2 Thinking Like a Computer

This chapter shows how to download and install R. It also touches upon how computers work when we are programming with R.

2.1 Introducing R

R is both a programming language and a software environment for statistical computing and research. It offers robust data analytics and information processing capabilities, and is popular among data scientists and programmers alike.

R has 1

  • an effective data handling and storage facility
  • a suite of operators for calculations on arrays, in particular matrices
  • a large, coherent, integrated collection of intermediate tools for data analysis
  • graphical facilities for data analysis and display either directly at the computer or on hardcopy
  • a well developed, simple and effective programming language which includes conditionals, loops, user defined recursive functions and input and output facilities

In short, R is a great resource for data analysis and visualization. It provides a toolbox of statistical techniques, and it is easy to work with graphs in R.

In R, a statistical analysis is done as a series of steps. Intermediate results are stored in objects; no results may be displayed in an analysis. We may extract the part of the results of interest to us later by other functions.

In contrast, classical software, such as SPSS or Stata, displays immediately the results of an analysis. For example, if we run a series of 20 regressions in Stata, it opens 20 result windows. 2

2.2 Installing R

R is available for Linux, Mac OS X, and Windows operating systems. To download R, go to the CRAN project and then choose the version for your platform. CRAN stands for Comprehensive R Archive Network. It is a place to distribute R and R packages, and consists of mirror servers around the world.

If we use the cloud mirror to download R, it’s going to automatically pick a mirror for us and we don’t have to worry about picking a mirror.

After we download R and install it on our computer, we can run R from the terminal if we are on a Mac or Linux system. By typing “R” at a prompt, we will open the R console. On Windows or Mac, R graphical user interface is also available to us, which is a more convenient way to use R.

2.3 Using RStudio

While it is perfectly possible to use R in this way, for serious coding we’ll want to use a more powerful text editor. We’ll get the best experience of R by using an Integrated Development Environment (IDE). RStudio is an IDE developed by the company Posit (formerlly RStudio) specifically for R and makes coding in R easier. We can go to the RStudio website to download its free desktop version.

Note that we must have R installed on our computer before we can install RStudio, because RStudio is going to use the version of R on our computer.

One of the most popular alternatives to RStudio is Visual Studio Code (VS Code) with the R extension enabled.

IDE

Generally, an IDE is a software application that provides common tools for software development in a single graphical user interface.
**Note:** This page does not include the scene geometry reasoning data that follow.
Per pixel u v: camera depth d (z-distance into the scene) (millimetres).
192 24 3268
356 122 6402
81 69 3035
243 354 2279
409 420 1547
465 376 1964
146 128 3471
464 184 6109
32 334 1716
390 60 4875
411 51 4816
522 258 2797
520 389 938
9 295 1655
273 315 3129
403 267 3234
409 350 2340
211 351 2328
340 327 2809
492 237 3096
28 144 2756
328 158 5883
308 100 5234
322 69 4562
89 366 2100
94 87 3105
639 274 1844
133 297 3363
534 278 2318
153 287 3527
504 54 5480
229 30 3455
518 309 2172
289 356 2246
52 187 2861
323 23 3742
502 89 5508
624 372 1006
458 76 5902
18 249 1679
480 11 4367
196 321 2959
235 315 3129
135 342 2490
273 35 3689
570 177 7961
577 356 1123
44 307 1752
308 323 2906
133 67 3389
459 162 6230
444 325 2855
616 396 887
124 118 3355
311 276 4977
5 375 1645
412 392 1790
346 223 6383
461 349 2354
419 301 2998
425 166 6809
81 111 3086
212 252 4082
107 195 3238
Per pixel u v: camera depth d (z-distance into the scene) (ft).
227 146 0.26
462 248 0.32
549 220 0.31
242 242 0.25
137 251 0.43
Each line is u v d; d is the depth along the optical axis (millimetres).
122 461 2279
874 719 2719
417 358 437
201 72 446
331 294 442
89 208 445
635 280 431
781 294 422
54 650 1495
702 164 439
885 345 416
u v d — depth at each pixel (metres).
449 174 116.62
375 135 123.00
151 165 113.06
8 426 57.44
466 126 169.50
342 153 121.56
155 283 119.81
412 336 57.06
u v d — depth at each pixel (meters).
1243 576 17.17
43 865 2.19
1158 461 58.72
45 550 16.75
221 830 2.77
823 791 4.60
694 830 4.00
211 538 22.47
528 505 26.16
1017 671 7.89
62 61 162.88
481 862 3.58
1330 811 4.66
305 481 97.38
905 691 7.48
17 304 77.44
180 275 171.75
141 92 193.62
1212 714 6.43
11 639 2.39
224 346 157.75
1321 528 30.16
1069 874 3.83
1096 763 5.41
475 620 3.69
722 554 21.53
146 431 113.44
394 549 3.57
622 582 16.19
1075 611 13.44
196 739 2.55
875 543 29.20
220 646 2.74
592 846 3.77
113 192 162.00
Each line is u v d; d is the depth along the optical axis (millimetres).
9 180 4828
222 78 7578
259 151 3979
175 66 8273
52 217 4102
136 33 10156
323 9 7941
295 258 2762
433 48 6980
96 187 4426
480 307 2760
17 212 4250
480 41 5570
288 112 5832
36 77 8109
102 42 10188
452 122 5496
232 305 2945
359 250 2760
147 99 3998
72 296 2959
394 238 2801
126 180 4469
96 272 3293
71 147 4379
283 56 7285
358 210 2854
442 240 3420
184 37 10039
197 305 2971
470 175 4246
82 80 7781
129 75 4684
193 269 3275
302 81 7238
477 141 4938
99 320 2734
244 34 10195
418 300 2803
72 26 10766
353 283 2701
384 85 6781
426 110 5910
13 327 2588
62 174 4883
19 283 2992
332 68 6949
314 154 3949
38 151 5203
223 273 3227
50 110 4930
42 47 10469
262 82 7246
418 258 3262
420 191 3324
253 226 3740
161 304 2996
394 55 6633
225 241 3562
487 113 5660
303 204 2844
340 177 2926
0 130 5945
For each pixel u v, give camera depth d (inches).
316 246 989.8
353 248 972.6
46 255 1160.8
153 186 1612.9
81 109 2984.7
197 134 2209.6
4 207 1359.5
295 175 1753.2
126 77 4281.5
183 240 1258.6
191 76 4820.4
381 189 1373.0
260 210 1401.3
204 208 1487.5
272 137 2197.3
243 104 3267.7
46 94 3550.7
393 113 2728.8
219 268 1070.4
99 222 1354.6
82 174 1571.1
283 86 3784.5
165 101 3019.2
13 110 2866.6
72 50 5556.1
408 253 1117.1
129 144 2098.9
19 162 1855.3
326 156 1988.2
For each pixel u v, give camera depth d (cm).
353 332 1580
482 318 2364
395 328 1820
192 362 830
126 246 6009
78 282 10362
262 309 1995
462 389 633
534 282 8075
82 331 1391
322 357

For instance, RStudio comes with a source code editor, and features including syntax highlighting, auto-completion, and debugging. It provides integrated space where we can write R scripts, review objects, view command history, browse data frames, consult help documentations etc.

RStudio interface and features

The RStudio user interface has 4 primary panes: Source pane,Console pane, Environment pane (containing the Environment, History, Connections, Build, and Tutorial tabs), and Output pane (containing the Files, Plots, Packages, Help, Viewer, and Presentation tabs). 3

The console is the place where we interactively work with our commands and view the outputs.

> is the default R prompt at which we type the commands in the console. It is where we enter code.

To start coding, we open a script in the source pane. What’s nice about RStudio is that it has integrated other languages such as Python, SQL, Stan, D3, etc. We can also create an R Markdown or Quarto to generate reproducible documents, or build interactive web applications with Shiny Web App in RStudio.

The Environment tab is where we can see our workspace with the objects we have created. The collection of objects currently stored in the memory is called the workspace. We’ll come back to the concepts of objects and workspace later.

The History tab allows us to browse the command history in the current session. The Connection tab is where we can connect to local or remote databases.

If we have generated images, we can view these plots in the Plots tab. The Packages tab is the place where we view the installed packages, or install and update packages. The Help tab is where we can consult package documentation and vignettes.

RStudio keyboard shortcuts

We can navigate the RStudio user interface more productively with the shortcuts. The RStudio Keyboard Shortcuts page has the complete reference.

One frequently used trick is using the Tab key for automatic completion of code, including using it to activate a snippet of code to be filled interactively.

2.4 How we talk to R

Now we have R installed on our computer and RStudio open. How do we talk to R?

command, code, program

First, we send a sequence of instructions to R to specify how to perform a computation. These instructions are commands, codes, or programs that we use to talk to computers. In the end, instructions are collection of bits that the computer understands and obeys. 4

We type these R commands to send instructions from the keyboard. Keyboard is an input device. Input feeds information to the computer. Other input instructions can include getting data from a file, for instance.

In this step, we translate our natural language to R commands, so R understands what we want.

memory, storage

Next, the computer needs to figure out what R is doing. R commands are further translated to machine language that the computer understands; they are sent to the CPU for processing. Central Processing Unit (CPU) is the active part of the computer that takes instructions from us and runs the program.

The results are displayed directly on the screen. Screen is an output device. Output is the result of computation sent to the user. Other output instructions can include saving data in a file, or sending data over a network.

What we create in an R session (i.e. objects) will be stored in the memory of the computer. Memory is the temporary storage area where programs are kept when they are running; it also contains the data needed by the running program.

When we exit from R, we can save what we have created (objects), currently held in the computer’s main memory, to permanent storage, such as a hard drive.

The instructions can also be stored in a script (a file with suffix “.R”), saved in permanent storage. Next time when we run an R script, it will be loaded in the main memory.


  1. W. N. Venables, D. M. Smith and the R Core Team. (2022). An Introduction to R.↩︎

  2. If you would like to see these differences, check DATA ANALYSIS EXAMPLES compiled by UCLA Statistical Consulting Group and compare the model outputs from Stata, SAS, SPSS, Mplus and R.↩︎

  3. See RStudio User Guide.↩︎

  4. For more on the organization of a computer and its components, read the book Computer Organization and Design: The Hardware/Software Interface (5th ed.) by Patterson, D. A., & Hennessy, J. L. (2014). For what is relevant to this section, refer to p14-19 of this book.↩︎